One day before the Church of the Nazarene in Brazil’s 60th anniversary 13 October, local Nazarenes held a celebration in Campinas, São Paulo, where the first church was planted.
General Superintendent David Busic and his wife, Christi, participated in the celebration with South America Regional Director Christian Sarmiento and Nazarene Youth International Global Director Gary Hartke. The Brazil field strategy coordinators and Sub-Region Director Manuel Lima were also present.
“It was a remarkable night with the presence of leaders of each district singing ‘Holiness to the Lord’ in unison,” said Geraldo Nunes, Brazil holistic ministries coordinator.
A short video was shared at the celebration that told the story of the church over the last 60 years, and a Bible with an insert explaining the history of the church in Brazil was released.
The Church of the Nazarene in Brazil started when Ervin Stegemoeller, a Nazarene church member, was relocated to Brazil for work. He quickly realized there was no Nazarene presence in the country, so he reached out to Nazarene Headquarters.
That’s when pioneer missionary Earl Mosteller was asked to choose a city in Brazil from which the church would reach the rest of the country. The geographic location, socio-cultural status, and the presence of the Stegemoeller family were significant reasons why Campinas was selected as the pioneer city.
Mosteller recorded his experiences in his diary of the first service of the Church of the Nazarene in Brazil 13 October 1958.

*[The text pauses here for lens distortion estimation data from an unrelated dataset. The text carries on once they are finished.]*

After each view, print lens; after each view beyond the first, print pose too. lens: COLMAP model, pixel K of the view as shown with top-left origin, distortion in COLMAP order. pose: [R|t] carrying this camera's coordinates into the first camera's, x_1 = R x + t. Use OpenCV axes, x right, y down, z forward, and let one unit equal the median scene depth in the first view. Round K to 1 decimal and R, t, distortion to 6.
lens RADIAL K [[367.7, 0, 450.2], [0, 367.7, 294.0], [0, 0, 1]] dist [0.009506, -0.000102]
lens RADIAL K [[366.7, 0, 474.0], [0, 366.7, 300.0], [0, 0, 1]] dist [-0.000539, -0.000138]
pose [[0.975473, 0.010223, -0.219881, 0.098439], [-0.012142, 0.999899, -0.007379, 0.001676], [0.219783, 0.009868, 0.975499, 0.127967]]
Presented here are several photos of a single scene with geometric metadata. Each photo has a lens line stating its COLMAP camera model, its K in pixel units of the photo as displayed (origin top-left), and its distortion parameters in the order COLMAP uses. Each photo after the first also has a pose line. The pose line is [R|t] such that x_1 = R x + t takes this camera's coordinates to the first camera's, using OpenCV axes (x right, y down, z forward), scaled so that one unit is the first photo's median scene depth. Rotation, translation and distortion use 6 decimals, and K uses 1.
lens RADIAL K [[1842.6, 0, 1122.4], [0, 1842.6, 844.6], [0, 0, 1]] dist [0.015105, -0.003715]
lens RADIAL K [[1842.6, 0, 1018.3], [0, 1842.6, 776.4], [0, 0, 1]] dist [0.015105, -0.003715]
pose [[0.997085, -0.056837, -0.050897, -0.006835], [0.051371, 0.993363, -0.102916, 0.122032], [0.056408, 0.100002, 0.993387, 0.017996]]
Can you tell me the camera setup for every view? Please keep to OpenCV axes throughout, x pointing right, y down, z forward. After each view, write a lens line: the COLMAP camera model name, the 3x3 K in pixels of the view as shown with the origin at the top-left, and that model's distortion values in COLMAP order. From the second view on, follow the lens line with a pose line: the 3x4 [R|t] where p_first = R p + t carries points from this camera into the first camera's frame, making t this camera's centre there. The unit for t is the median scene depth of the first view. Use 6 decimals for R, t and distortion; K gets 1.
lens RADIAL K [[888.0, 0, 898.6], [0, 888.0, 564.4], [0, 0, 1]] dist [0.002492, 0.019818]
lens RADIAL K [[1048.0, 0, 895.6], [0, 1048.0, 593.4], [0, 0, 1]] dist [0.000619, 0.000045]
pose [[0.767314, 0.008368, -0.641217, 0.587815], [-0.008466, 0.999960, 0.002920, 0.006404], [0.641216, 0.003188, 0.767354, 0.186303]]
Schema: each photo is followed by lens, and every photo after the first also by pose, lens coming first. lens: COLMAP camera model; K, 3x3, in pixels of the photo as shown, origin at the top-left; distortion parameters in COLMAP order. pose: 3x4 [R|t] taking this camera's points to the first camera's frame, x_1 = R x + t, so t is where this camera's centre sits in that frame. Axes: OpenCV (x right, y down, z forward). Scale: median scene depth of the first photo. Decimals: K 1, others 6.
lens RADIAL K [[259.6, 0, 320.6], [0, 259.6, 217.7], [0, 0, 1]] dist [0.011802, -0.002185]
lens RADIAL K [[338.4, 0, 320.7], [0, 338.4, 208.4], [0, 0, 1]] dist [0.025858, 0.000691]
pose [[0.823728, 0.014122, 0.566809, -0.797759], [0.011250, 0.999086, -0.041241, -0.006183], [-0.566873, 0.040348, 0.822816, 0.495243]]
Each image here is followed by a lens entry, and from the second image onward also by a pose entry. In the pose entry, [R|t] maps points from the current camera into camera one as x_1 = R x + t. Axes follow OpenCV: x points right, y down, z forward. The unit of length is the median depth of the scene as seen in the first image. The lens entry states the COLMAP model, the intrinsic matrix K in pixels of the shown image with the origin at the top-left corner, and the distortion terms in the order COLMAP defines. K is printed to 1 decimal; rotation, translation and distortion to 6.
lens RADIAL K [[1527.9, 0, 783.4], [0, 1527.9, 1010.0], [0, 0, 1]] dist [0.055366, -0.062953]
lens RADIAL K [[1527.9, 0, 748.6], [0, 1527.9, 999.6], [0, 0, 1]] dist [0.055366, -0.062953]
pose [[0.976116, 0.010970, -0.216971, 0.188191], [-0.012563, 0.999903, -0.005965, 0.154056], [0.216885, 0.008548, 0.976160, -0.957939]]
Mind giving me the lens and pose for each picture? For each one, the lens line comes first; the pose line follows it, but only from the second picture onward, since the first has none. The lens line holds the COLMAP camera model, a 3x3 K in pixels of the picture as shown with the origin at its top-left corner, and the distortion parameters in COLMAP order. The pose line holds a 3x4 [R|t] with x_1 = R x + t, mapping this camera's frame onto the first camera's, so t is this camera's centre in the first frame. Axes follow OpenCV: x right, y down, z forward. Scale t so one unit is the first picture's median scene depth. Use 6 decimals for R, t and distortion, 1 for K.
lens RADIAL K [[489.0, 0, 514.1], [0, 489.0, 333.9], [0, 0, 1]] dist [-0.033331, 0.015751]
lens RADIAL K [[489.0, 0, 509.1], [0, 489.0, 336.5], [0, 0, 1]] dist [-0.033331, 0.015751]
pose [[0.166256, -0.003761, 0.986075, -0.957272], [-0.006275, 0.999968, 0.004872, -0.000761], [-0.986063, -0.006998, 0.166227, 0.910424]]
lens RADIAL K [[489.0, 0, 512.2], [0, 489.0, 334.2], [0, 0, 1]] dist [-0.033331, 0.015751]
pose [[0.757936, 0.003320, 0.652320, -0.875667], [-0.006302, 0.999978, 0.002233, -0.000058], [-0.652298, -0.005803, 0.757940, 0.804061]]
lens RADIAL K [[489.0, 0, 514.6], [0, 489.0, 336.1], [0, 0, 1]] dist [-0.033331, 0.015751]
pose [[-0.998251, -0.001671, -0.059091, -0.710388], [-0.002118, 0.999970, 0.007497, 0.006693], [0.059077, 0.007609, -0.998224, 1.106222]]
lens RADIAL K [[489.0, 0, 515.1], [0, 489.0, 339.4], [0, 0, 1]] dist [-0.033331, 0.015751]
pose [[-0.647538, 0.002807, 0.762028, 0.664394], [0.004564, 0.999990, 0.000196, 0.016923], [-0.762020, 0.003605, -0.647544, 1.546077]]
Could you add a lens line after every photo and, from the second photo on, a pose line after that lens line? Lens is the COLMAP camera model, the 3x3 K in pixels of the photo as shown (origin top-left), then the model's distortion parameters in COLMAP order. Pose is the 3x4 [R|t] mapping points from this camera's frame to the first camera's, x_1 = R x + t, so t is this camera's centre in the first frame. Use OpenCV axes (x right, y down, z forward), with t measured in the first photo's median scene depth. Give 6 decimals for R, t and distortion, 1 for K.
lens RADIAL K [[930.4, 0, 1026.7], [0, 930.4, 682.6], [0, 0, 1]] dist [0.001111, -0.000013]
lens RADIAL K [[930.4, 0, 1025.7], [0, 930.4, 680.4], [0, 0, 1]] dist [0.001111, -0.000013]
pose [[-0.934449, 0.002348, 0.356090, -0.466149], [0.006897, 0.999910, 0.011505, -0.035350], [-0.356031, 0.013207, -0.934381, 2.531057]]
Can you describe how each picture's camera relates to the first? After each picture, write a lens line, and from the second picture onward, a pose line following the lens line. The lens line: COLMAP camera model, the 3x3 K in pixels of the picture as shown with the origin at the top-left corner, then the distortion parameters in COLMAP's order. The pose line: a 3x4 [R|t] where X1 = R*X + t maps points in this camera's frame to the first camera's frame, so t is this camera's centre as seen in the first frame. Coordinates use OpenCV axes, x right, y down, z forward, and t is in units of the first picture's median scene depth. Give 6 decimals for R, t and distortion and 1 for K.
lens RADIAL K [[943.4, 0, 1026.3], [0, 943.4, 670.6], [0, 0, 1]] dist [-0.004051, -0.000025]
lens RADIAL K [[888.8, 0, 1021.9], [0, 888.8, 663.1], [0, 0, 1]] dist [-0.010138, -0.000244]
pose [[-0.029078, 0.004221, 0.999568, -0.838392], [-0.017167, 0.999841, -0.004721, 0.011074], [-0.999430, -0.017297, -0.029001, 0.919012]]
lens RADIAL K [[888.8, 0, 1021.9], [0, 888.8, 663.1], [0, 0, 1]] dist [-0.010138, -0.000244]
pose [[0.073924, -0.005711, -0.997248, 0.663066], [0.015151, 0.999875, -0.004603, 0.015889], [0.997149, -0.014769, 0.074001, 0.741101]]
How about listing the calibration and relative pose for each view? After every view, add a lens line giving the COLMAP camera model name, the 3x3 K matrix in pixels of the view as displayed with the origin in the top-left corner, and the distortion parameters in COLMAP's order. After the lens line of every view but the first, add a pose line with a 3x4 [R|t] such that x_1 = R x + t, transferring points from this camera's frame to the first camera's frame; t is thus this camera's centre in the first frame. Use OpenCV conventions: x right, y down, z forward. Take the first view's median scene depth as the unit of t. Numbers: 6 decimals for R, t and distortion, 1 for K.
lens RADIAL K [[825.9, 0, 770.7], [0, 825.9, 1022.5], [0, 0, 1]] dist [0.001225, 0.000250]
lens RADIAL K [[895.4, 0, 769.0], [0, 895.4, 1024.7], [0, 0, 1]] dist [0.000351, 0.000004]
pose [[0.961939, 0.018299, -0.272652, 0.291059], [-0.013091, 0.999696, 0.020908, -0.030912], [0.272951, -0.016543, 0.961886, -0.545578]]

“In our service, there were only 12 people, including children, but with God, we were the majority,” Mosteller wrote. “Today we are happy because, in addition to the beginning of this missionary project in Brazil, we also celebrate 50 years of our church in the world. We hope that in 50 years, the advance of the Church of the Nazarene in this immense country will be compared to our international church.”
After that first service, Nazarene leaders mobilized an army of volunteers, and the Gospel was delivered to the needy throughout the city. Orchestras, choirs, bands, and theater groups were formed and utilized to promote the Gospel in large public gatherings.
Many geographical borders have been broken since then. Today, the church in Brazil has more than 190,000 members and has built more than 600 churches.
“I am a fruit of the missionary work of the church in Brazil,” Nunes said. “When I look back at the history of our church, I can testify of the move of God in the whole country. We live in a time where the new generations of pastors, leaders, and members have tremendous opportunities to contribute in the preaching of the message of Christ so that more people may know Him.”